WHAT THE EXERCISE ASKS -> Line by line, please look for the word "after" in the following records, then copy each line you find it in.

MATERIAL SUPPLIED Start Marker

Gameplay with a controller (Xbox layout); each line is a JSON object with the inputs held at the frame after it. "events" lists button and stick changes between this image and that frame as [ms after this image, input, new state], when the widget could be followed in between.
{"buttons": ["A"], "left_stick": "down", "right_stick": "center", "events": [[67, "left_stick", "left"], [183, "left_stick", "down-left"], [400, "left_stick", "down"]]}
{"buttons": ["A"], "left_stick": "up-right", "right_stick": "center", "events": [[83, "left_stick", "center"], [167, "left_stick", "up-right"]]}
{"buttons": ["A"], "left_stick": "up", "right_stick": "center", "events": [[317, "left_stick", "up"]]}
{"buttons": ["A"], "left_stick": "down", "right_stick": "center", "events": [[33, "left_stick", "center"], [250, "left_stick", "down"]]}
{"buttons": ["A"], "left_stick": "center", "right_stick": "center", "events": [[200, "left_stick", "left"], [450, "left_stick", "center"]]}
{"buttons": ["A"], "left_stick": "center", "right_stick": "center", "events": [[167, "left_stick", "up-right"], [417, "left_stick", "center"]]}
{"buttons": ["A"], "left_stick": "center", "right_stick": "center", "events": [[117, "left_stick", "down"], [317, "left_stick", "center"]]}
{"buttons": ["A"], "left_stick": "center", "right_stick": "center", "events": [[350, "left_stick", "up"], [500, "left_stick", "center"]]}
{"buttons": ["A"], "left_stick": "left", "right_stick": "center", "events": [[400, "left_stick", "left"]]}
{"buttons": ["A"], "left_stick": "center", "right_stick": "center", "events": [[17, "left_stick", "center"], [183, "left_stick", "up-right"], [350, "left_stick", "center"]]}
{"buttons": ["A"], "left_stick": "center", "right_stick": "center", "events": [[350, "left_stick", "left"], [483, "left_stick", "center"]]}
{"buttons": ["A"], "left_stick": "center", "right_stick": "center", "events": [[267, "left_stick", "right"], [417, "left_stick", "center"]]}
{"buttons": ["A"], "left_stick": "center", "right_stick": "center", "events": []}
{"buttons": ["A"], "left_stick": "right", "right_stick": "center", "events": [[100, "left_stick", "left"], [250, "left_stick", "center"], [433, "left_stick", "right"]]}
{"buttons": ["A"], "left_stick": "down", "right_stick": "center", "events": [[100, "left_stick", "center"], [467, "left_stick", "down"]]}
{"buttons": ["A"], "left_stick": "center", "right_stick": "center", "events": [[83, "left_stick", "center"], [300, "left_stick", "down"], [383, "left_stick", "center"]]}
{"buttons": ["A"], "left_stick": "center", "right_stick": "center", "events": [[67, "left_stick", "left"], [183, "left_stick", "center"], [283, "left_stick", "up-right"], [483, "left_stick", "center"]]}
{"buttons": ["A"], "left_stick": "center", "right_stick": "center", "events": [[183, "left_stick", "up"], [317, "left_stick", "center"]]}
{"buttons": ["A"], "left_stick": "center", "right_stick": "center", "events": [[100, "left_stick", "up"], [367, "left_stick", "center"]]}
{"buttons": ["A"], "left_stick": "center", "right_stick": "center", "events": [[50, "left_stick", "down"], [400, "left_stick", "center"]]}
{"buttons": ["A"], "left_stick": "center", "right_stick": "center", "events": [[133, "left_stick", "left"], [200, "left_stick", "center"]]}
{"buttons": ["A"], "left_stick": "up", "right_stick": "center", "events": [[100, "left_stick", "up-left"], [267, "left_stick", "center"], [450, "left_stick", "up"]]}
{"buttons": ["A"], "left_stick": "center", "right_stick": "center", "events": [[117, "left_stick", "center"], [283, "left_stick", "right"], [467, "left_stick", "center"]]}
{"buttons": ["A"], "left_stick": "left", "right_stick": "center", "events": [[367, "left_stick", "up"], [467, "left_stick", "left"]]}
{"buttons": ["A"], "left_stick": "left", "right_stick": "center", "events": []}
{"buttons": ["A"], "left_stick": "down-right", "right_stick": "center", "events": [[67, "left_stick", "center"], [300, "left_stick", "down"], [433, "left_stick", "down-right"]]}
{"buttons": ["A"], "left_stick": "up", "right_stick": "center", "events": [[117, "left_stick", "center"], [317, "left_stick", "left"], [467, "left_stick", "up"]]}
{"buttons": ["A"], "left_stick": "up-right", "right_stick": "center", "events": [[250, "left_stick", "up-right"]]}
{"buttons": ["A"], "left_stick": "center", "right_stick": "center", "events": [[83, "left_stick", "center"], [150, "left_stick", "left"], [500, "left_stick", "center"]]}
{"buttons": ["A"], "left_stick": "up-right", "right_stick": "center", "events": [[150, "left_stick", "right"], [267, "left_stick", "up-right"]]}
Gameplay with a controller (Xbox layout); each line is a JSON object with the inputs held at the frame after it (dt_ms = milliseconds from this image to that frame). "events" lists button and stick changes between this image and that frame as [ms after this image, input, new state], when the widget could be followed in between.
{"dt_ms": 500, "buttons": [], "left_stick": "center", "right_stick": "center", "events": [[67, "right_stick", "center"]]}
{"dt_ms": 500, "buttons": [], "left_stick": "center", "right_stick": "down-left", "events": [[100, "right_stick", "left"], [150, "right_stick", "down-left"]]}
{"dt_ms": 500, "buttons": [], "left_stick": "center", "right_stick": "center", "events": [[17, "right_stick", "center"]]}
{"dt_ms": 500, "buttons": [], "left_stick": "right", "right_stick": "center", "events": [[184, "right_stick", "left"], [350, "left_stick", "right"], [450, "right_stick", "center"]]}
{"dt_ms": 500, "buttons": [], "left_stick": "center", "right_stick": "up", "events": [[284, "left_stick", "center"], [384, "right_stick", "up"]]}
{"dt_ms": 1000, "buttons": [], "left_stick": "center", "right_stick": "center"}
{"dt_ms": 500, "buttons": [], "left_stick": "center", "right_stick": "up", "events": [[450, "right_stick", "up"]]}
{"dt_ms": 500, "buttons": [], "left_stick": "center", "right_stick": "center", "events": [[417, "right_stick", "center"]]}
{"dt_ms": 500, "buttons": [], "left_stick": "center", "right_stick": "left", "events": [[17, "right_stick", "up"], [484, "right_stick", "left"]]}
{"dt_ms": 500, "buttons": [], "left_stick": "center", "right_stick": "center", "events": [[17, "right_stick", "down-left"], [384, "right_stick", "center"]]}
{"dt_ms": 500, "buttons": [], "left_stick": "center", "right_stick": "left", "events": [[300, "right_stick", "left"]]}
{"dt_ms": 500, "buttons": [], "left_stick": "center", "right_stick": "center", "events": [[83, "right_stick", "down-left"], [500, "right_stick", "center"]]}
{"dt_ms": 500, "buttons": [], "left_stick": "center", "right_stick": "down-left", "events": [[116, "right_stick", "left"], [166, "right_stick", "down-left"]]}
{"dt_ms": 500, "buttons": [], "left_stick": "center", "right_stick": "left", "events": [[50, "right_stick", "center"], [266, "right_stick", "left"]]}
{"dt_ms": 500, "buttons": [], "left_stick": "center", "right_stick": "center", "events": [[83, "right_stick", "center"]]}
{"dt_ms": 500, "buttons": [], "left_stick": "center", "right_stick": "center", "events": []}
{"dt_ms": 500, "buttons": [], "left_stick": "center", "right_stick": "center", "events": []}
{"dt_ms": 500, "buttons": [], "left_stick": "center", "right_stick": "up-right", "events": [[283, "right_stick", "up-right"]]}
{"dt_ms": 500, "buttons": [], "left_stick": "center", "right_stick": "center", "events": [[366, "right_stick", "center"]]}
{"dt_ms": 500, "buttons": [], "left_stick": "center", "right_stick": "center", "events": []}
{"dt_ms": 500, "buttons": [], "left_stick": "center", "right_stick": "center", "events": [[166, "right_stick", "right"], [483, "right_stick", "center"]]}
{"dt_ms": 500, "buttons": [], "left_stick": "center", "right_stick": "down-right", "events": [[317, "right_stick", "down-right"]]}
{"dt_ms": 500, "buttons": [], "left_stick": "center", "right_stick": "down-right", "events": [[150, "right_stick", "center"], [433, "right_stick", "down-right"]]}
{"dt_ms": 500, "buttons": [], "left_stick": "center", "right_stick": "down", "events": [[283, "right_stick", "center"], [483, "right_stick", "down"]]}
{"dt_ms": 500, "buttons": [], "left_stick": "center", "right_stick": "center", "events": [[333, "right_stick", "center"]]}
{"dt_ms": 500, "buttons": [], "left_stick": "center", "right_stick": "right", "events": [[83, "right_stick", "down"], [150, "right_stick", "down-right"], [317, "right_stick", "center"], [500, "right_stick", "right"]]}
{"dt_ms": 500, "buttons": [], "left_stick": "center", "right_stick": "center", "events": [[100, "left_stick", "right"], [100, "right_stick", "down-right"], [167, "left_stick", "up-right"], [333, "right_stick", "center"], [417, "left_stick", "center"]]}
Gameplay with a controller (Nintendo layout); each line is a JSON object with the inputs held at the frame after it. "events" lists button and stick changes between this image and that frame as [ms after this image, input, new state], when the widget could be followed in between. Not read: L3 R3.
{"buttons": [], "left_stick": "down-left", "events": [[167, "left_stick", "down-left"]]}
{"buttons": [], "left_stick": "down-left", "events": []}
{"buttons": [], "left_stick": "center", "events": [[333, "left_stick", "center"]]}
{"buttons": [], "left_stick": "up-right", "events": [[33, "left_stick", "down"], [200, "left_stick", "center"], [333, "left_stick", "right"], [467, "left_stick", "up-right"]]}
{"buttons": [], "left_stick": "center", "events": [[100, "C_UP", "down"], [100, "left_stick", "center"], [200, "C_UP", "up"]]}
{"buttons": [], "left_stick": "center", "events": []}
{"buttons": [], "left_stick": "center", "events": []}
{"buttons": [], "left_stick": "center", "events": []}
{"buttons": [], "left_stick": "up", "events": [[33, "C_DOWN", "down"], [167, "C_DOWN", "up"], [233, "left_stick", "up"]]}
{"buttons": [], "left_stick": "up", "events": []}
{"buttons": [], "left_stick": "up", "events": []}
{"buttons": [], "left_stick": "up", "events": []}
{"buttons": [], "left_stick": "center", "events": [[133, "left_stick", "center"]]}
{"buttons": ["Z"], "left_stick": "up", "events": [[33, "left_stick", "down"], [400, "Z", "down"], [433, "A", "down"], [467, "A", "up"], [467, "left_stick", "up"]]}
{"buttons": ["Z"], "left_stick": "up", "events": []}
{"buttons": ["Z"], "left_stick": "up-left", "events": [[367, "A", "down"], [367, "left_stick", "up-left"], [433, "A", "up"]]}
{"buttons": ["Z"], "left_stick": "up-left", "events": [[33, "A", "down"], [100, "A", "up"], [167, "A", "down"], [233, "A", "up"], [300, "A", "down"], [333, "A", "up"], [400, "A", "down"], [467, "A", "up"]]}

MATERIAL SUPPLIED End Marker

TASK OUTPUT ->
Gameplay with a controller (Xbox layout); each line is a JSON object with the inputs held at the frame after it. "events" lists button and stick changes between this image and that frame as [ms after this image, input, new state], when the widget could be followed in between.
Gameplay with a controller (Xbox layout); each line is a JSON object with the inputs held at the frame after it (dt_ms = milliseconds from this image to that frame). "events" lists button and stick changes between this image and that frame as [ms after this image, input, new state], when the widget could be followed in between.
Gameplay with a controller (Nintendo layout); each line is a JSON object with the inputs held at the frame after it. "events" lists button and stick changes between this image and that frame as [ms after this image, input, new state], when the widget could be followed in between. Not read: L3 R3.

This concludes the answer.